Многие знавали князя назад тому лет шесть или семь, во время его пребывания
в Мордасове, и уверяли, что он тогда терпеть не мог уединения и отнюдь не
был похож на затворника. Вот, однако же, все, что я мог узнать о нем
достоверного. Когда-то, в свои молодые годы, что, впрочем, было очень
давно, князь блестящим образом вступил в жизнь, жуировал, волочился,
несколько раз проживался за границей, пел романсы, каламбурил и никогда не
отличался блестящими умственными способностями. Разумеется, он расстроил
все свое состояние и, в старости, увидел себя вдруг почти без копейки.
Кто-то посоветовал ему отправиться в его деревню, которую уже начали
продавать с публичного торга. Он отправился и приехал в Мордасов, где и
прожил ровно шесть месяцев. Губернская жизнь ему чрезвычайно понравилась, и
в эти шесть месяцев он ухлопал все, что у него оставалось, до последних
поскребков, продолжая жуировать и заводя разные интимности с губернскими
барынями. Человек он был к тому же добрейший, разумеется, не без некоторых
особенных княжеских замашек, которые, впрочем, в Мордасове считались
принадлежностию самого высшего общества, а потому, вместо досады,
производили даже эффект.
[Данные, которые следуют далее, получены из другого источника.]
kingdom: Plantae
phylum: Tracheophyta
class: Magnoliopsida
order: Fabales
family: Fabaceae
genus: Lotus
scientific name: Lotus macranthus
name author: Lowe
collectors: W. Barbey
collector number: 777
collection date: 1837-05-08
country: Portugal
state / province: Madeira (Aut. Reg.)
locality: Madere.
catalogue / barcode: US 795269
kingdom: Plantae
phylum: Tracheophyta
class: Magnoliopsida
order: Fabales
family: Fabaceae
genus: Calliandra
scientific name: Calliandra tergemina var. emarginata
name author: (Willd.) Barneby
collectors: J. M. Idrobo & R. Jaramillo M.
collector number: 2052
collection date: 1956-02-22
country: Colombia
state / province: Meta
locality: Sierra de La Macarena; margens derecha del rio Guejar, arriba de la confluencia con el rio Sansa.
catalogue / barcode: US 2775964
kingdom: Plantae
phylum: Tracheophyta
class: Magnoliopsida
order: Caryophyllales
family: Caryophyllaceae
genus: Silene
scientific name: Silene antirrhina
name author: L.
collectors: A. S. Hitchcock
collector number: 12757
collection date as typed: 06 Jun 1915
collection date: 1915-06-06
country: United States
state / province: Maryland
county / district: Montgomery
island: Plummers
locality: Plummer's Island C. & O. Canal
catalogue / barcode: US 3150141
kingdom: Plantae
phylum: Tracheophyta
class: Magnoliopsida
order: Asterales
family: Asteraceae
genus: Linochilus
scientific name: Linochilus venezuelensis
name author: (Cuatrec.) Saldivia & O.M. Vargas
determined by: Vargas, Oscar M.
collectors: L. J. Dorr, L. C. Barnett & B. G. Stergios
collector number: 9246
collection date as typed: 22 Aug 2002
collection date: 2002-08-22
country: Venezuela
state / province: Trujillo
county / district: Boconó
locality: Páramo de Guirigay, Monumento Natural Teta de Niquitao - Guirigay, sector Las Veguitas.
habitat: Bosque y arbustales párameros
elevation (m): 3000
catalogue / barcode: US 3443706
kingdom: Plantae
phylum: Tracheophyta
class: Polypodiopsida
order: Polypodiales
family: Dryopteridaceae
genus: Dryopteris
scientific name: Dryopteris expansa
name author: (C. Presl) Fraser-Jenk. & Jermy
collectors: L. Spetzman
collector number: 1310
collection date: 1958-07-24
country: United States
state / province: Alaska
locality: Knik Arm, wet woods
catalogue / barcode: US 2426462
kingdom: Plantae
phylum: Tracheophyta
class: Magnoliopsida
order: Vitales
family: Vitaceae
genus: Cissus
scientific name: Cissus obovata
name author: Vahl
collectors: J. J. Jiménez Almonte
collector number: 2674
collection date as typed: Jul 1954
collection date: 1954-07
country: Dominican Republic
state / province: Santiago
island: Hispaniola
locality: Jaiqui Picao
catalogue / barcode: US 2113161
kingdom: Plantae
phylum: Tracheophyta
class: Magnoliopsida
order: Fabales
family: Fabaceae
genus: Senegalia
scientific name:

Особенно дамы были в постоянном восторге от своего
милого гостя. Сохранилось много любопытных воспоминаний. Рассказывали,
между прочим, что князь проводил больше половины дня за своим туалетом и,
казалось, был весь составлен из каких-то кусочков. Никто не знал, когда и
где он успел так рассыпаться. Он носил парик, усы, бакенбарды и даже
эспаньолку - все, до последнего волоска, накладное и великолепного черного
цвета; белился и румянился ежедневно. Уверяли, что он как-то расправлял
пружинками морщины на своем лице и что эти пружины были, каким-то особенным
образом, скрыты в его волосах. Уверяли еще, что он носит корсет, потому что
лишился где-то ребра, неловко выскочив из окошка, во время одного своего
любовного похождения, в Италии. Он хромал на левую ногу; утверждали, что
эта нога поддельная, а что настоящую сломали ему, при каком-то другом
похождении, в Париже, зато приставили новую, какую-то особенную, пробочную.
Впрочем, мало ли чего не расскажут? Но верно было, однакоже, то, что правый
глаз его был стеклянный, хотя и очень искусно подделанный. Зубы тоже были
из композиции. Целые дни он умывался разными патентованными водами, душился
и помадился. Помнят, однакоже, что князь тогда уже начинал приметно
дряхлеть и становился невыносимо болтлив. Казалось, что карьера его
оканчивалась. Все знали, что у него уже не было ни копейки. И вдруг в это
время, совершенно неожиданно, одна из ближайших его родственниц,
чрезвычайно ветхая старуха, проживавшая постоянно в Париже и от которой он
никаким образом не мог ожидать наследства, - умерла, похоронив, ровно за
месяц до своей смерти, своего законного наследника. Князь, совершенно
неожиданно, сделался ее законным наследником.